I decided to use Tkinter's wait_variable. I built a "script runner"
object that has suitable wait methods. Internally each of these methods
registers a callback that sets a variable when the wait condition is
satisfied, then calls wait_variable to wait until the variable is set.

The resulting scripts are simple and seem to work well, e.g.:

myscript(sr):
# do some normal python stuff that is fast
sr.waitForData(...)
# more normal fast python stuff
sr.waitForMS(time)
# etc.

Unfortunately, if a user closes the root window while wait_variable is
waiting, the application never fully quits. On my unix box the root
window closes but the command-line prompt never returns and ^C is
ignored. The process isn't using excess cpu cycles; it's just not
listening.

I have tried registering an atexit handler and adding a __del__ method
so that the variable being waited on is toggled at shutdown, but it
makes no difference.

Here is an example:
<ftp://ftp.astro.washington.edu/pub/users/rowen/python/WaitBug.py>
Press "Start" to start the script (which simply prints a number to
sys.stdout every second, then quits. Close the root window while the
script is waiting to print the next number, or after pausing the script,
and you'll see the problem.

Any suggestions for how to avoid/work around this problem? If it's a
Tkinter bug I'll report it.

-- Russell

P.S. I saw that some perl/Tk users got around a different problem by
faking wait_variable by running a tight "do one event, see if the wait
condition is satisfied" loop.

I don't think Tkinter allows one to execute a single event, and I
suspect it would be inefficient even if it were possible. I might be
able to use update (though the nice thing about wait_variable is most of
the action happens down at the tcl/tk level, presumably making it
maximally efficient).

(This is one of those rare times I wish Tkinter worked at the C level
the way perl's tk interface does.)

Without any deeper insight in your script - could the following meet your
needs?

# instead of atexit.register():
def dw():
self.cancel()
self._tk.destroy()
self._tk.protocol("WM_DELETE_WINDOW", dw)

and further down:

root = Tkinter.Tk()
ScriptRunner._tk = root

That way your runner would get notified if the window shall be closed.

Peter
 
R

Russell E. Owen

Peter Otten said:
<veröffentlicht & per Mail versendet>
Without any deeper insight in your script - could the following meet your
needs?

# instead of atexit.register():
def dw():
self.cancel()
self._tk.destroy()
self._tk.protocol("WM_DELETE_WINDOW", dw)

and further down:

root = Tkinter.Tk()
ScriptRunner._tk = root

That way your runner would get notified if the window shall be closed.

This fix does, indeed work!

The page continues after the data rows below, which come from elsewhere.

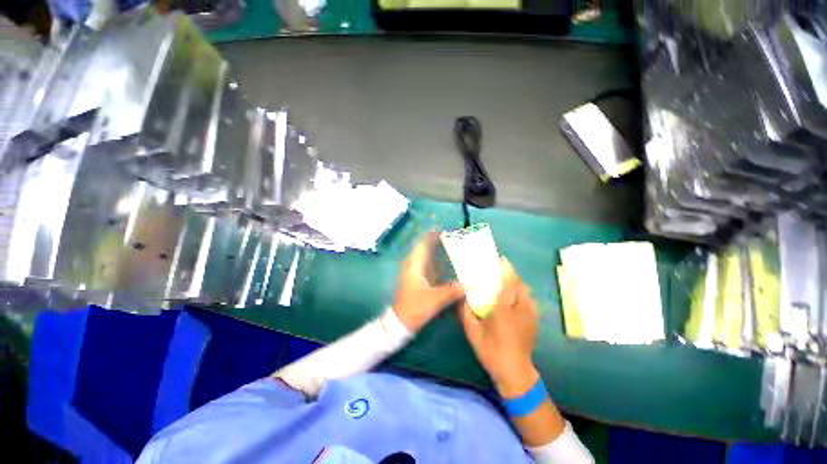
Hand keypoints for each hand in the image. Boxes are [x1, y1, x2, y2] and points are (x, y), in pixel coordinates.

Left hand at [393, 233, 465, 331]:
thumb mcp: (435, 300)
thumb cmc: (415, 307)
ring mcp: (412, 271)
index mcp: (414, 265)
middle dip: (435, 240)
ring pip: (424, 254)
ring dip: (434, 248)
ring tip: (449, 245)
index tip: (443, 229)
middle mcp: (412, 264)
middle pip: (423, 247)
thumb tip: (470, 284)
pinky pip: (425, 262)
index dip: (431, 235)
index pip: (422, 244)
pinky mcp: (415, 277)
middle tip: (451, 236)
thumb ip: (453, 291)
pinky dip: (433, 258)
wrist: (400, 321)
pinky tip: (444, 261)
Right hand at [459, 258, 539, 397]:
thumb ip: (465, 313)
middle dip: (513, 274)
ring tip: (509, 282)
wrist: (515, 373)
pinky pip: (531, 301)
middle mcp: (520, 309)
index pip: (508, 284)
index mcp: (504, 310)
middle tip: (502, 270)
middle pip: (521, 285)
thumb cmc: (491, 351)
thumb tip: (461, 297)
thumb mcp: (473, 332)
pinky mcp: (534, 322)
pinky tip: (516, 298)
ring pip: (528, 292)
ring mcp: (530, 316)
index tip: (502, 260)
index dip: (507, 270)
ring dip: (519, 284)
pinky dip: (524, 294)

Also, there is an even easier solution: it
turns out to be sufficient to bind to <Destroy>. The callback sets the
variable being waited on and the application no longer hangs.

However, wait_variable proved to unsuitable because if multiple users
use wait_variable, they stack up. If a new routine executes
wait_variable while an existing one is waiting, the new routine has to
fully finish executing before the first one resumes. This is
understandable in hindsight, but disappointing. As a result:
- only one script could be run at a time
- if wait_variable is used elsewhere (and some dialog boxes are reported
to do so) then that would also pause an executing script

I ended up implementing user-written scripts as generators, instead. The
user's script ends up looking like this:
def myscript(sr):
yield sr.doCmd(...)
...
yield sr.waitMS(...)

where sr is a ScriptRunner object. sr's doCmd, waitMS etc. set up a
termination condition that causes the script generator's next() method
to be executed, until the script is finished.

This works fully normally with Tk's event loop. No wait_variable magic
is involved and multiple scripts can peacefully run at the same time.

The big problem is that users are likely to forget the "yield"
statement. To help with this I increment one counter each time a wait
subroutine begins and another counter each time the script generator is
executed. Any discrepancy indicates a missing yield.